Tokyo Hot N0710 Makiko Tamaru The Pussy Award-adds 1 Hit -
“We don’t chase trends,” Tamaru told the audience, clutching the crystalline trophy. “We wait for the one hit that changes the frequency of the room.”
In a city that worships the new, Makiko Tamaru has proven that sometimes, the most disruptive thing you can do in lifestyle and entertainment is to slow down—and wait for your one, perfect hit.
N0710’s upcoming installation at Design Festa (Booth E-422), where Tamaru promises “the quietest party Tokyo has ever seen.” Tokyo Hot N0710 Makiko Tamaru The Pussy Award-adds 1 Hit
The honor—categorized simply as “The Award-adds 1 Hit”—is a peculiar, prestigious nod within Tokyo’s entertainment circles. It signifies a single, explosive action that elevates both a creator and their entire lifestyle brand overnight. For Tamaru, that “hit” was the launch of her “Ephemeral Utility” collection, a line of smart-home ceramics that double as sound diffusers.
“Makiko understands that lifestyle is the new streaming platform,” says Yuto Hara, a critic for Tokyo Scene Digest . “You don’t just live in her world. You perform it. Winning that award was the cue for the algorithm to pay attention. That’s the ‘1 Hit.’ Now everyone is trying to steal her stage directions.” “We don’t chase trends,” Tamaru told the audience,
Backstage, Tamaru was calm. The award—a sleek, black monolith with a single red LED that pulses when social mentions spike—sat next to her water bottle. She revealed that the “1 Hit” has already triggered her next project: a silent variety show titled “N0710: No Applause, Just Existence,” set to stream on a niche art platform next spring.

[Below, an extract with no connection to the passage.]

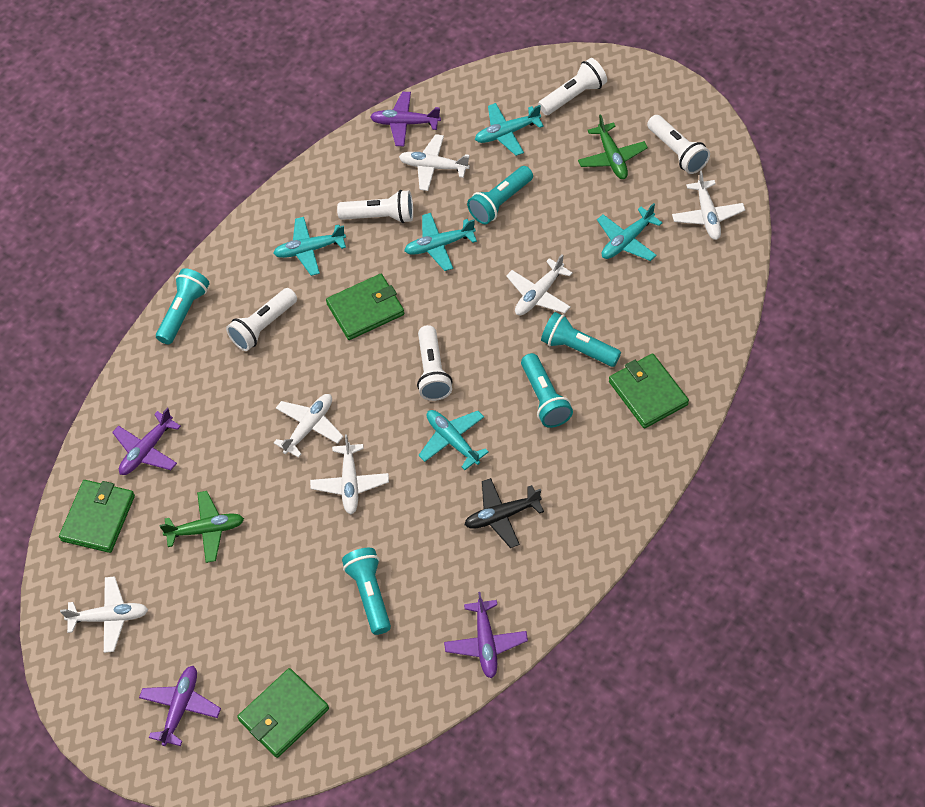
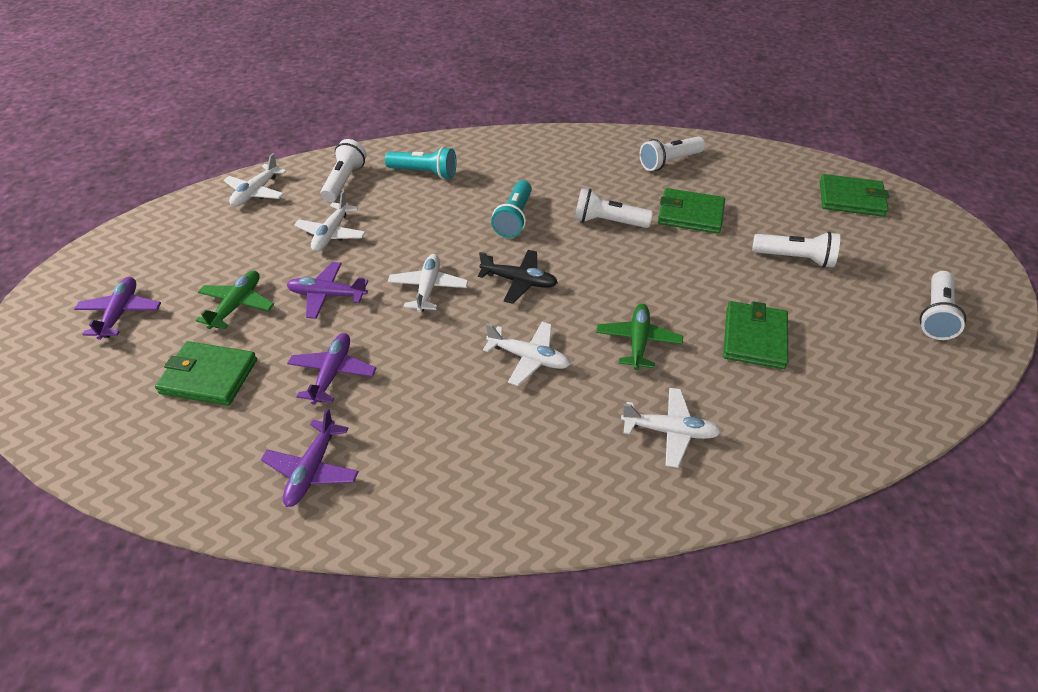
turquoise flashlight: [156,268,210,345] [342,548,391,635] [467,166,533,225] [521,353,573,428] [541,312,621,367] = 5 -> [385,147,457,179] [491,180,532,238] = 2
turquoise plane: [273,217,346,276] [404,213,477,271] [418,410,489,470] [475,103,544,156] [597,203,662,261] = 5 -> none = 0
white plane: [60,576,148,653] [274,394,343,458] [310,434,389,514] [399,134,470,191] [506,254,573,316] [672,170,745,240] = 6 -> [223,153,286,206] [294,191,366,251] [388,254,468,313] [483,322,571,386] [621,388,721,468] = 5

The room fell silent as Tamaru, dressed in a deceptively simple charcoal kimono-jacket hybrid, stepped onto the stage. She wasn’t accepting an award for music or film, but for something arguably more elusive in the digital age: It signifies a single, explosive action that elevates
The Tamaru Effect: How Tokyo’s N0710 Became a One-Hit Wonderland for Lifestyle Innovation
The entertainment angle is where Tamaru diverges from typical lifestyle gurus. She doesn’t just sell objects; she directs them. Her recent pop-up, “Living Room Symphonies,” saw actors posing as furniture, moving in choreographed silence while guests tried to sip matcha. It was bizarre. It was viral.